● Assignment
Stop after the line with "exportFMType - Sat Jan 26 10:47:18 MST 2019". Up to that point, output every line of the listing below exactly from the first one onward, skipping pictures.

● Data for review
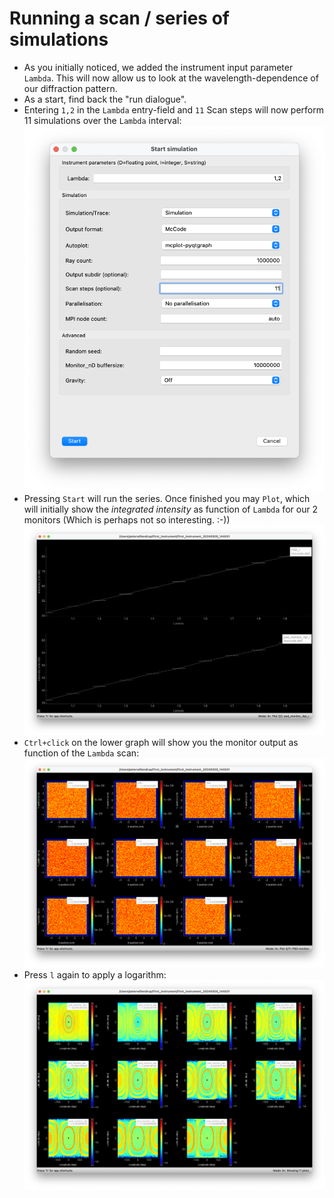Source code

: # Running a scan / series of simulations
- As you initially noticed, we added the instrument input parameter `Lambda`. This will now allow us to look at the wavelength-dependence of our diffraction pattern.
- As a start, find back the "run dialogue". 
- Entering `1,2` in the `Lambda` entry-field and `11` Scan steps will now perform 11 simulations over the `Lambda` interval:
![Define a series](scan1.png)
- Pressing `Start` will run the series. Once finished you may `Plot`, which will initially show the *integrated intensity* as function of `Lambda` for our 2 monitors (Which is perhaps not so interesting. :-))
![Output1](scan2.png)
- `Ctrl+click` on the lower graph will show you the monitor output as function of the `Lambda` scan:
![Output2](scan3.png)
- Press `l` again to apply a logarithm:
![Output3](scan4.png)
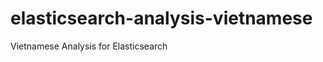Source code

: elasticsearch-analysis-vietnamese
=================================

 Vietnamese Analysis for Elasticsearch
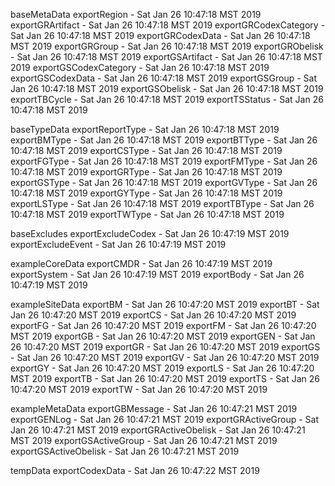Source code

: 

baseMetaData
exportRegion - Sat Jan 26 10:47:18 MST 2019
exportGRArtifact - Sat Jan 26 10:47:18 MST 2019
exportGRCodexCategory - Sat Jan 26 10:47:18 MST 2019
exportGRCodexData - Sat Jan 26 10:47:18 MST 2019
exportGRGroup - Sat Jan 26 10:47:18 MST 2019
exportGRObelisk - Sat Jan 26 10:47:18 MST 2019
exportGSArtifact - Sat Jan 26 10:47:18 MST 2019
exportGSCodexCategory - Sat Jan 26 10:47:18 MST 2019
exportGSCodexData - Sat Jan 26 10:47:18 MST 2019
exportGSGroup - Sat Jan 26 10:47:18 MST 2019
exportGSObelisk - Sat Jan 26 10:47:18 MST 2019
exportTBCycle - Sat Jan 26 10:47:18 MST 2019
exportTSStatus - Sat Jan 26 10:47:18 MST 2019

baseTypeData
exportReportType - Sat Jan 26 10:47:18 MST 2019
exportBMType - Sat Jan 26 10:47:18 MST 2019
exportBTType - Sat Jan 26 10:47:18 MST 2019
exportCSType - Sat Jan 26 10:47:18 MST 2019
exportFGType - Sat Jan 26 10:47:18 MST 2019
exportFMType - Sat Jan 26 10:47:18 MST 2019
exportGRType - Sat Jan 26 10:47:18 MST 2019
exportGSType - Sat Jan 26 10:47:18 MST 2019
exportGVType - Sat Jan 26 10:47:18 MST 2019
exportGYType - Sat Jan 26 10:47:18 MST 2019
exportLSType - Sat Jan 26 10:47:18 MST 2019
exportTBType - Sat Jan 26 10:47:18 MST 2019
exportTWType - Sat Jan 26 10:47:18 MST 2019

baseExcludes
exportExcludeCodex - Sat Jan 26 10:47:19 MST 2019
exportExcludeEvent - Sat Jan 26 10:47:19 MST 2019

exampleCoreData
exportCMDR - Sat Jan 26 10:47:19 MST 2019
exportSystem - Sat Jan 26 10:47:19 MST 2019
exportBody - Sat Jan 26 10:47:19 MST 2019

exampleSiteData
exportBM - Sat Jan 26 10:47:20 MST 2019
exportBT - Sat Jan 26 10:47:20 MST 2019
exportCS - Sat Jan 26 10:47:20 MST 2019
exportFG - Sat Jan 26 10:47:20 MST 2019
exportFM - Sat Jan 26 10:47:20 MST 2019
exportGB - Sat Jan 26 10:47:20 MST 2019
exportGEN - Sat Jan 26 10:47:20 MST 2019
exportGR - Sat Jan 26 10:47:20 MST 2019
exportGS - Sat Jan 26 10:47:20 MST 2019
exportGV - Sat Jan 26 10:47:20 MST 2019
exportGY - Sat Jan 26 10:47:20 MST 2019
exportLS - Sat Jan 26 10:47:20 MST 2019
exportTB - Sat Jan 26 10:47:20 MST 2019
exportTS - Sat Jan 26 10:47:20 MST 2019
exportTW - Sat Jan 26 10:47:20 MST 2019

exampleMetaData
exportGBMessage - Sat Jan 26 10:47:21 MST 2019
exportGENLog - Sat Jan 26 10:47:21 MST 2019
exportGRActiveGroup - Sat Jan 26 10:47:21 MST 2019
exportGRActiveObelisk - Sat Jan 26 10:47:21 MST 2019
exportGSActiveGroup - Sat Jan 26 10:47:21 MST 2019
exportGSActiveObelisk - Sat Jan 26 10:47:21 MST 2019

tempData
exportCodexData - Sat Jan 26 10:47:22 MST 2019
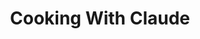 ---
layout: tag
title: "Cooking With Claude"
tag: "cooking-with-claude"
permalink: /tags/cooking-with-claude/
---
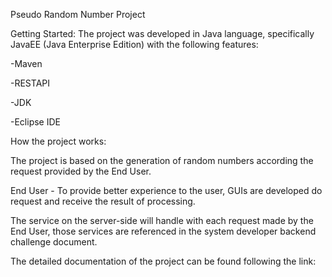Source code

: Pseudo Random Number Project

Getting Started:
The project was developed in Java language, specifically JavaEE (Java Enterprise Edition) with the following features:

-Maven

-RESTAPI

-JDK

-Eclipse IDE

How the project works:

The project is based on the generation of random numbers according the request provided by the End User.

End User - To provide better experience to the user, GUIs are developed do request and receive the result of processing.

The service on the server-side will handle with each request made by the End User, those services are referenced in the system
developer backend challenge document.

The detailed documentation of the project can be found following the link:   



 
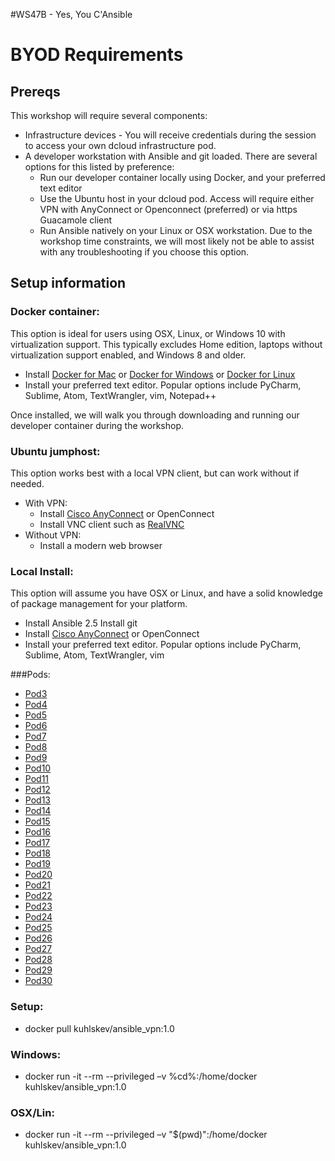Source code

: #WS47B - Yes, You C'Ansible


# BYOD Requirements

## Prereqs
This workshop will require several components:

* Infrastructure devices - You will receive credentials during the session to access your own dcloud infrastructure pod.
* A developer workstation with Ansible and git loaded. There are several options for this listed by preference:
  * Run our developer container locally using Docker, and your preferred text editor
  * Use the Ubuntu host in your dcloud pod. Access will require either VPN with AnyConnect or Openconnect (preferred) or via https Guacamole client
  * Run Ansible natively on your Linux or OSX workstation. Due to the workshop time constraints, we will most likely not be able to assist with any troubleshooting if you choose this option.

## Setup information


### Docker container:
This option is ideal for users using OSX, Linux, or Windows 10 with virtualization support. This typically excludes Home edition, laptops without virtualization support enabled, and Windows 8 and older.

* Install [Docker for Mac](https://docs.docker.com/engine/installation/mac/) or [Docker for Windows](https://docs.docker.com/engine/installation/windows/) or [Docker for Linux ](https://docs.docker.com/engine/installation/linux/ubuntu/)
* Install your preferred text editor. Popular options include PyCharm, Sublime, Atom, TextWrangler, vim, Notepad++

Once installed, we will walk you through downloading and running our developer container during the workshop.


### Ubuntu jumphost:
This option works best with a local VPN client, but can work without if needed.

* With VPN:
  * Install [Cisco AnyConnect](https://devnetsandbox.cisco.com/Docs/VPN_Access/AnyConnect_Installation_Guide.pdf) or OpenConnect
  * Install VNC client such as [RealVNC](https://www.realvnc.com/en/connect/download/viewer/)
* Without VPN:
  * Install a modern web browser


### Local Install:
This option will assume you have OSX or Linux, and have a solid knowledge of package management for your platform.

* Install Ansible 2.5
Install git
* Install [Cisco AnyConnect](https://devnetsandbox.cisco.com/Docs/VPN_Access/AnyConnect_Installation_Guide.pdf) or OpenConnect
* Install your preferred text editor. Popular options include PyCharm, Sublime, Atom, TextWrangler, vim

###Pods:
* [Pod3](https://v132user1:d44cbc@portal.vpod132.dc-05.com:8443/dcloud)
* [Pod4](https://v187user1:2d0919@portal.vpod187.dc-05.com:8443/dcloud)
* [Pod5](https://v198user1:62a971@portal.vpod198.dc-05.com:8443/dcloud)
* [Pod6](https://v215user1:b59ffd@portal.vpod215.dc-05.com:8443/dcloud)
* [Pod7](https://v206user1:ce5a54@portal.vpod206.dc-05.com:8443/dcloud)
* [Pod8](https://v194user1:dc9af3@portal.vpod194.dc-05.com:8443/dcloud)
* [Pod9](https://v242user1:92451@portal.vpod242.dc-05.com:8443/dcloud)
* [Pod10](https://v335user1:5aa769@portal.vpod335.dc-05.com:8443/dcloud)
* [Pod11](https://v413user1:f09cce@portal.vpod413.dc-05.com:8443/dcloud)
* [Pod12](https://v449user1:2ff00f@portal.vpod449.dc-05.com:8443/dcloud)
* [Pod13](https://v458user1:56379a@portal.vpod458.dc-05.com:8443/dcloud)
* [Pod14](https://v617user1:e2b404@portal.vpod617.dc-05.com:8443/dcloud)
* [Pod15](https://v659user1:cba86d@portal.vpod659.dc-05.com:8443/dcloud)
* [Pod16](https://v788user1:80e493@portal.vpod788.dc-05.com:8443/dcloud)
* [Pod17](https://v416user1:a0d5bf@portal.vpod416.dc-05.com:8443/dcloud)
* [Pod18](https://v653user1:1cf3ce@portal.vpod653.dc-05.com:8443/dcloud)
* [Pod19](https://v914user1:323626@portal.vpod914.dc-05.com:8443/dcloud)
* [Pod20](https://v998user1:7fa1b9@portal.vpod998.dc-05.com:8443/dcloud)
* [Pod21](https://v982user1:73e30f@portal.vpod982.dc-05.com:8443/dcloud)
* [Pod22](https://v1060user1:b849df@portal.vpod1060.dc-05.com:8443/dcloud)
* [Pod23](https://v1071user1:ed74f6@portal.vpod1071.dc-05.com:8443/dcloud)
* [Pod24](https://v1133user1:7b4c0f@portal.vpod1133.dc-05.com:8443/dcloud)
* [Pod25](https://v1123user1:b6075f@portal.vpod1123.dc-05.com:8443/dcloud)
* [Pod26](https://v1267user1:d2b8fa@portal.vpod1267.dc-05.com:8443/dcloud)
* [Pod27](https://v1315user1:1b97af@portal.vpod1315.dc-05.com:8443/dcloud)
* [Pod28](https://v1390user1:b892ab@portal.vpod1390.dc-05.com:8443/dcloud)
* [Pod29](https://v1410user1:858221@portal.vpod1410.dc-05.com:8443/dcloud)
* [Pod30](https://v1461user1:ed93c8@portal.vpod1461.dc-05.com:8443/dcloud)


### Setup:

* docker pull kuhlskev/ansible_vpn:1.0
### Windows: 
* docker run -it --rm --privileged –v %cd%:/home/docker kuhlskev/ansible_vpn:1.0
### OSX/Lin: 
* docker run -it --rm --privileged –v "$(pwd)":/home/docker kuhlskev/ansible_vpn:1.0
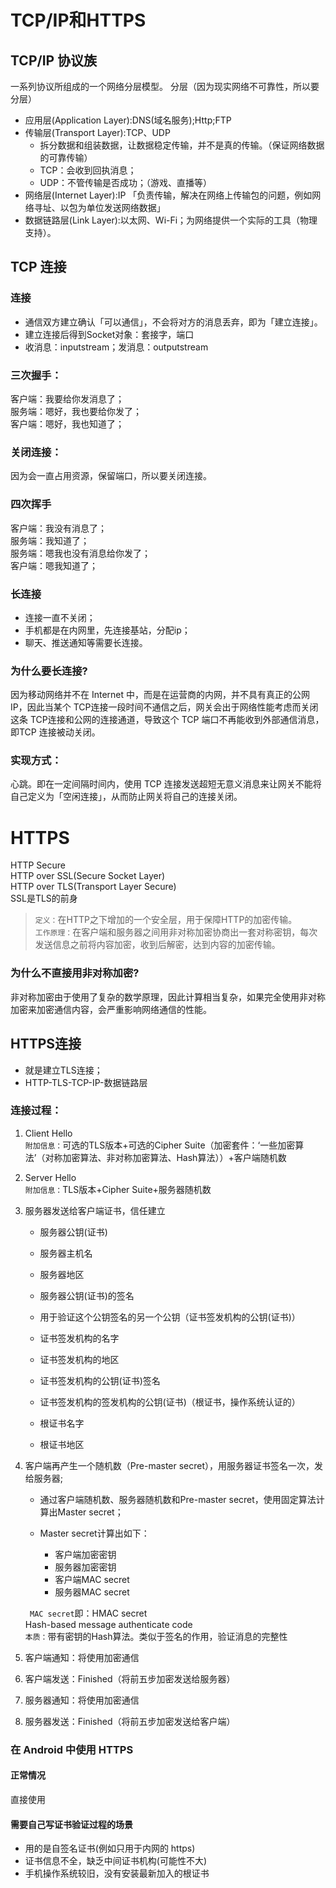 # TCP/IP和HTTPS

## TCP/IP 协议族
一系列协议所组成的一个网络分层模型。
分层（因为现实网络不可靠性，所以要分层）

* 应用层(Application Layer):DNS(域名服务);Http;FTP
* 传输层(Transport Layer):TCP、UDP    
    * 拆分数据和组装数据，让数据稳定传输，并不是真的传输。（保证网络数据的可靠传输）
    * TCP：会收到回执消息；
    * UDP：不管传输是否成功；（游戏、直播等）
* 网络层(Internet Layer):IP 「负责传输，解决在网络上传输包的问题，例如网络寻址、以包为单位发送网络数据」
* 数据链路层(Link Layer):以太网、Wi-Fi；为网络提供一个实际的工具（物理支持）。

## TCP 连接
### 连接

* 通信双方建立确认「可以通信」，不会将对⽅的消息丢弃，即为「建立连接」。
* 建立连接后得到Socket对象：套接字，端口
* 收消息：inputstream；发消息：outputstream

### 三次握手：
客户端：我要给你发消息了；  
服务端：嗯好，我也要给你发了；  
客户端：嗯好，我也知道了；  
### 关闭连接：
因为会一直占用资源，保留端口，所以要关闭连接。
### 四次挥手
客户端：我没有消息了；  
服务端：我知道了；  
服务端：嗯我也没有消息给你发了；  
客户端：嗯我知道了；  
### 长连接
* 连接一直不关闭；
* 手机都是在内网里，先连接基站，分配ip；
* 聊天、推送通知等需要长连接。

### 为什么要长连接?
因为移动网络并不在 Internet 中，⽽是在运营商的内网，并不具有真正的公网 IP，因此当某个 TCP连接一段时间不通信之后，⽹关会出于⽹络性能考虑⽽关闭这条 TCP连接和公⽹的连接通道，导致这个 TCP 端口不再能收到外部通信消息，即TCP 连接被动关闭。
### 实现方式：
心跳。即在⼀定间隔时间内，使用 TCP 连接发送超短⽆意义消息来让网关不能将⾃己定义为「空闲连接」，从⽽防⽌⽹关将⾃己的连接关闭。


# HTTPS
HTTP Secure   
HTTP over SSL(Secure Socket Layer)   
HTTP over TLS(Transport Layer Secure)   
SSL是TLS的前身    
> `定义：`在HTTP之下增加的一个安全层，用于保障HTTP的加密传输。   
> `工作原理：`在客户端和服务器之间用非对称加密协商出一套对称密钥，每次发送信息之前将内容加密，收到后解密，达到内容的加密传输。

### 为什么不直接⽤⾮对称加密?
⾮对称加密由于使用了复杂的数学原理，因此计算相当复杂，如果完全使用非对称加密来加密通信内容，会严重影响网络通信的性能。
## HTTPS连接 
* 就是建立TLS连接；
* HTTP-TLS-TCP-IP-数据链路层

### 连接过程：
1. Client Hello   
`附加信息：`可选的TLS版本+可选的Cipher Suite（加密套件：‘一些加密算法’（对称加密算法、非对称加密算法、Hash算法））+客户端随机数

2. Server Hello   
`附加信息：`TLS版本+Cipher Suite+服务器随机数

3. 服务器发送给客户端证书，信任建立

    * 服务器公钥(证书)   
    * 服务器主机名   
    * 服务器地区   
    * 服务器公钥(证书)的签名    
 
    * 用于验证这个公钥签名的另一个公钥（证书签发机构的公钥(证书)）
    * 证书签发机构的名字    
    * 证书签发机构的地区    
    * 证书签发机构的公钥(证书)签名   
 
    * 证书签发机构的签发机构的公钥(证书)（根证书，操作系统认证的）   
    * 根证书名字    
    * 根证书地区    

4. 客户端再产生一个随机数（Pre-master secret），用服务器证书签名一次，发给服务器;

    * 通过客户端随机数、服务器随机数和Pre-master secret，使用固定算法计算出Master secret；

    * Master secret计算出如下：
        * 客户端加密密钥
        * 服务器加密密钥
        * 客户端MAC secret
        * 服务器MAC secret

   ` MAC secret`即：HMAC secret    
   Hash-based message authenticate code    
   `本质：`带有密钥的Hash算法。类似于签名的作用，验证消息的完整性

5. 客户端通知：将使用加密通信
6. 客户端发送：Finished（将前五步加密发送给服务器）
7. 服务器通知：将使用加密通信
8. 服务器发送：Finished（将前五步加密发送给客户端）

### 在 Android 中使用 HTTPS

#### 正常情况
直接使⽤
#### 需要⾃己写证书验证过程的场景
* ⽤的是⾃签名证书(例如只⽤于内网的 https) 
* 证书信息不全，缺乏中间证书机构(可能性不大) 
* ⼿机操作系统较旧，没有安装最新加入的根证书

● Written solution
Source code

: # Running a scan / series of simulations
- As you initially noticed, we added the instrument input parameter `Lambda`. This will now allow us to look at the wavelength-dependence of our diffraction pattern.
- As a start, find back the "run dialogue". 
- Entering `1,2` in the `Lambda` entry-field and `11` Scan steps will now perform 11 simulations over the `Lambda` interval:
![Define a series](scan1.png)
- Pressing `Start` will run the series. Once finished you may `Plot`, which will initially show the *integrated intensity* as function of `Lambda` for our 2 monitors (Which is perhaps not so interesting. :-))
![Output1](scan2.png)
- `Ctrl+click` on the lower graph will show you the monitor output as function of the `Lambda` scan:
![Output2](scan3.png)
- Press `l` again to apply a logarithm:
![Output3](scan4.png)
Source code

: elasticsearch-analysis-vietnamese
=================================

 Vietnamese Analysis for Elasticsearch
Source code

: 

baseMetaData
exportRegion - Sat Jan 26 10:47:18 MST 2019
exportGRArtifact - Sat Jan 26 10:47:18 MST 2019
exportGRCodexCategory - Sat Jan 26 10:47:18 MST 2019
exportGRCodexData - Sat Jan 26 10:47:18 MST 2019
exportGRGroup - Sat Jan 26 10:47:18 MST 2019
exportGRObelisk - Sat Jan 26 10:47:18 MST 2019
exportGSArtifact - Sat Jan 26 10:47:18 MST 2019
exportGSCodexCategory - Sat Jan 26 10:47:18 MST 2019
exportGSCodexData - Sat Jan 26 10:47:18 MST 2019
exportGSGroup - Sat Jan 26 10:47:18 MST 2019
exportGSObelisk - Sat Jan 26 10:47:18 MST 2019
exportTBCycle - Sat Jan 26 10:47:18 MST 2019
exportTSStatus - Sat Jan 26 10:47:18 MST 2019

baseTypeData
exportReportType - Sat Jan 26 10:47:18 MST 2019
exportBMType - Sat Jan 26 10:47:18 MST 2019
exportBTType - Sat Jan 26 10:47:18 MST 2019
exportCSType - Sat Jan 26 10:47:18 MST 2019
exportFGType - Sat Jan 26 10:47:18 MST 2019
exportFMType - Sat Jan 26 10:47:18 MST 2019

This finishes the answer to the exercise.